Mesh this with the intellectual wing of APC, which includes elements from the Restoration Group that emanated from the Concerned Professionals and people like Nasir El-Rufai, who has unusual capacity for faithful execution, and the kinds of conversations quietly going on with the principals mentioned here that I have been involved with and you see that the APC will crystallize into a peoples’ party that is left of centre with programmes of free education, decentralization of authority and large scale small business support for massive job-creation, based on value-chains derived from the factor endowment of local development areas.

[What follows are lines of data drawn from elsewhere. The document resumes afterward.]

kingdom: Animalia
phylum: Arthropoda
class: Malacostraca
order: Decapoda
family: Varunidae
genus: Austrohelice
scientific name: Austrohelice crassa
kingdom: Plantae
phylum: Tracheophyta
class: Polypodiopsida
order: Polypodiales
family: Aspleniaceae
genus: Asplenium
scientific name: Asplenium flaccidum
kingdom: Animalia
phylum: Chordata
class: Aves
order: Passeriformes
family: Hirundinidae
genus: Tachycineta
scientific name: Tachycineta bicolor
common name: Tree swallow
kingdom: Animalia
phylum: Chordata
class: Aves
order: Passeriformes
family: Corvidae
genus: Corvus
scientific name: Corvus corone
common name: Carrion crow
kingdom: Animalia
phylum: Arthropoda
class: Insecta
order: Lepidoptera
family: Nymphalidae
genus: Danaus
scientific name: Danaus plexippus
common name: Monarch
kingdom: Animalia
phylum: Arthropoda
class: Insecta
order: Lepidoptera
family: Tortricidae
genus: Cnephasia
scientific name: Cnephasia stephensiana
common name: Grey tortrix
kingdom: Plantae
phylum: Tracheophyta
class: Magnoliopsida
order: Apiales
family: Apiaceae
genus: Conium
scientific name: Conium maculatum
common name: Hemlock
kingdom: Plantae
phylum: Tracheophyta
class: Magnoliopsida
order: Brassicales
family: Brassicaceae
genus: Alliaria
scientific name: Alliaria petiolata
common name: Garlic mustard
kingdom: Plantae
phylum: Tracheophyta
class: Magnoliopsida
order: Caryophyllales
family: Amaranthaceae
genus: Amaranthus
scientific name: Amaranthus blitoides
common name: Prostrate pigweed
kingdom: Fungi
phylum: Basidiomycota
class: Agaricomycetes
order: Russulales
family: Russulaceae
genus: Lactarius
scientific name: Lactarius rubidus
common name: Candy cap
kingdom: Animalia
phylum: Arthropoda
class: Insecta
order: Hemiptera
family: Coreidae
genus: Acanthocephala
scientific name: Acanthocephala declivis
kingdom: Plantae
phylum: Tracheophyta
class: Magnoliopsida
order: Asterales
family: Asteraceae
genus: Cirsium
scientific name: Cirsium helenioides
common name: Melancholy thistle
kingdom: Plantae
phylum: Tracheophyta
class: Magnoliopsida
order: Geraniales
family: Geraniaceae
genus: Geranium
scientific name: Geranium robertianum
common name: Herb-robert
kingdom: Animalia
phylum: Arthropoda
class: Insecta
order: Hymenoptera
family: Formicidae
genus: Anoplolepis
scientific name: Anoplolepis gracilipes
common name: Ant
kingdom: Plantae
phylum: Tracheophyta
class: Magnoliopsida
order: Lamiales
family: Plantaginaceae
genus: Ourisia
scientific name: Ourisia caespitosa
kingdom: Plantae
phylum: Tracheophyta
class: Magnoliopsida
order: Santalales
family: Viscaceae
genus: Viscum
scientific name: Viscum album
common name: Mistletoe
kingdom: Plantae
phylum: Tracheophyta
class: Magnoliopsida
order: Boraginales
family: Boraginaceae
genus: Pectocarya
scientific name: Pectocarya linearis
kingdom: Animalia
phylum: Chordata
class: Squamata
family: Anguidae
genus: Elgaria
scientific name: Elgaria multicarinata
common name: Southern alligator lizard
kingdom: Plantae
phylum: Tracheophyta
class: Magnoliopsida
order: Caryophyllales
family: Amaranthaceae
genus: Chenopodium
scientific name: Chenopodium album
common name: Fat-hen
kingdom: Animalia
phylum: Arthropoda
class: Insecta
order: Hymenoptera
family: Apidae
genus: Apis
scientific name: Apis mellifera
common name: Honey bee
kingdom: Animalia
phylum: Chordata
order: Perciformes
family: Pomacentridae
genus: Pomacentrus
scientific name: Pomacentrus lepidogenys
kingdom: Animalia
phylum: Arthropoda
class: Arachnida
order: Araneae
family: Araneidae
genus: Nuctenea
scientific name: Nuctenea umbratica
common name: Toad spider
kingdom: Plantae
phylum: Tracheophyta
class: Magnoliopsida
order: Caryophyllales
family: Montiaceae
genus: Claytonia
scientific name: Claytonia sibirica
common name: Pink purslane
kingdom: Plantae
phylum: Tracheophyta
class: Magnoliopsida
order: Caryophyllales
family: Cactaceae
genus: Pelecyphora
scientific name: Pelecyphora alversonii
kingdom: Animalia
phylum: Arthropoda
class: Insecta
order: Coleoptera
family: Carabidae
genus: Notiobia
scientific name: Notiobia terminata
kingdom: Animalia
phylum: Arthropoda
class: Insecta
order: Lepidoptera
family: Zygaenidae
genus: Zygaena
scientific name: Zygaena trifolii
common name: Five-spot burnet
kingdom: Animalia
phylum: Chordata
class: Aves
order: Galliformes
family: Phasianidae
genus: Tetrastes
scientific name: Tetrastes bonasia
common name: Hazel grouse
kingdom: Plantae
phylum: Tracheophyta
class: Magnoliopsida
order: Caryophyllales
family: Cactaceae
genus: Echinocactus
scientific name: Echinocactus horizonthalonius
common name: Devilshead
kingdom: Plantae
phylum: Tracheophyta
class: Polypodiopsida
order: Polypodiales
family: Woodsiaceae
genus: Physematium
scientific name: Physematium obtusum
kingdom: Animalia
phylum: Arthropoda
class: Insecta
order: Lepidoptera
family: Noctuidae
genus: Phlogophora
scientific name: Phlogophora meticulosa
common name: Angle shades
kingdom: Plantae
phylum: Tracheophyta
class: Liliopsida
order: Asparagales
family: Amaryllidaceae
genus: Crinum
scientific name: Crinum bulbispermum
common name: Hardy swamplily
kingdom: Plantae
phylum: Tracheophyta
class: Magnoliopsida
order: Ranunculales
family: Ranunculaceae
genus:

At a discussion I participated in on instructions of Chief Akande, to shape party policy, one professor summed up the nature of the vision of the party that emerged as “Ijoba mekunu” or “Party Umu Obenye”, in the spirit of the Talakawa focused thrust of Aminu Kano. To see the in cross carpets as coming to party in the party, and think there is no ideology in Nigerian politics or that there is no, difference between PDP and APC is to miss the point of parties in evolution and watch a test of analytic power on the part of commentators.
The parties are clearly in evolution and the future of Nigeria depends on the expectation that power can swing back and forth between parties. Nigeria is richer for the fact that the alternative is not now only much bigger than those who were previously in opposition, to but it is developing an ideological bent.
There are, in one orientation, or tendency in APC, people like myself who are more interested in principles, systems, values and institutions that shape human progress. Our path to the APC began with escalating roles in social enterprise and civil society, to trying to set the agenda for the political arena in 2007. On that track I was matched in the top traunch of the Presidential debates with candidates Umaru Yar’Adua and Muhammadu Buhari.
Mallam Yar’Adua was either unwilling or unable to come, so I debated General Buhari on that fateful nationally televised debate. As permanent video records indicate, my last words at the end of the debates as we shook hands was: “This country can be fixed, General; we can work together to change this country for our children. We must fix Nigeria!” In that spirit, I ended up in his hotel suite for dinner that night.
From that moment forward, the main role I have played has been to try to pull together a formidable opposition and help build a value platform on which it could rest. After the terribly rigged elections that brought Yar’Adua to office, I worked with General Buhari, Alhaji Atiku Abubakar and others to show how flawed those elections were. In 2010 and 2011 I worked, first with the late Chief Anthony Enahoro and Chief Olu Falae in pursuit of the same goal. When Asiwaju Bola Ahmed Tinubu invited me to accompany him on a similar mission a year ago, I confessed that I was near exhaustion on that track but will work with him where necessary.
He succeeded where we had failed and I have praised that accomplishment and been working, as promised, to help with future content and structure. I have no doubt that this is not perfection on day one but it is a strong head start in what may be one of the biggest left of centre, people-centred political movements in the world since Fabian socialism gripped the soul of Europe after World War II and catapulted the Labour Party into prominence in the United Kingdom.
This is both an article of faith and statement of hope on the one hand as it is a rigorous reading of trends on the other.